● WHAT YOU WILL DO
A) In the passage on Latour, which two fields does the writer say they study?
B) Repeat word for word the part of the passage on Latour that opens with the words containing "Latour describes to" and closes with "create new ideas.".

● PASSAGE

··········

Latour describes to us the conflict that has arisen between current Deconstructionist (post structuralism-esque) thought/critique and empiricism. This form of critique takes experience away where one approaches things
as matters of concern. Critique that often involves sensitive or hard to discuss issues, the rhetoric behind the arguments, as well as the critiques, often loses confidence and the ability to create new ideas.
Why Latour is worried strikes me personally, in two ways, both relating to the two fields I study; English and Journalism. First, with English, my education in epistemology. The point that we are instead renewing empiricism - where objects create their own meaning, conceptually, and that humans, in an anti-Nietzsche-esque way, can access the true meanings of reality by interacting with nature - is truly frightening. As a post-structuralist theory student I've wanted to get away from empiricism (though, undoubtedly, it affects us all and we constantly use it in daily life - there's really no escaping it, as Latour points out) and instead, understand that we can't really access "fact" entirely (one side of the culture v. science wars).
The other way this affects me is in Journalism. I've just started a job as an editor and have worked as an editor for two publications now. The "critique" that Latour explains sounds all too applicable to my work and the nature of my relationship with my writers and the written word. I've always thought that I was taking in to consideration my writers' and my own point of view, not matter how conflicting or complex they were.

··········

● DATA BELOW

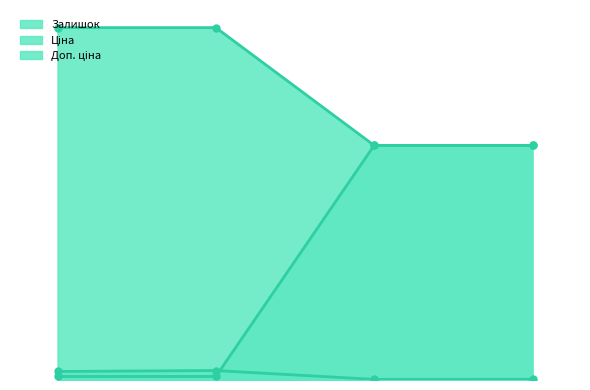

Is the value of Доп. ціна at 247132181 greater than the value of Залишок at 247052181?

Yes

··········

● ANSWERS
A) English and Journalism.

B)
Latour describes to us the conflict that has arisen between current Deconstructionist (post structuralism-esque) thought/critique and empiricism. This form of critique takes experience away where one approaches things
as matters of concern. Critique that often involves sensitive or hard to discuss issues, the rhetoric behind the arguments, as well as the critiques, often loses confidence and the ability to create new ideas.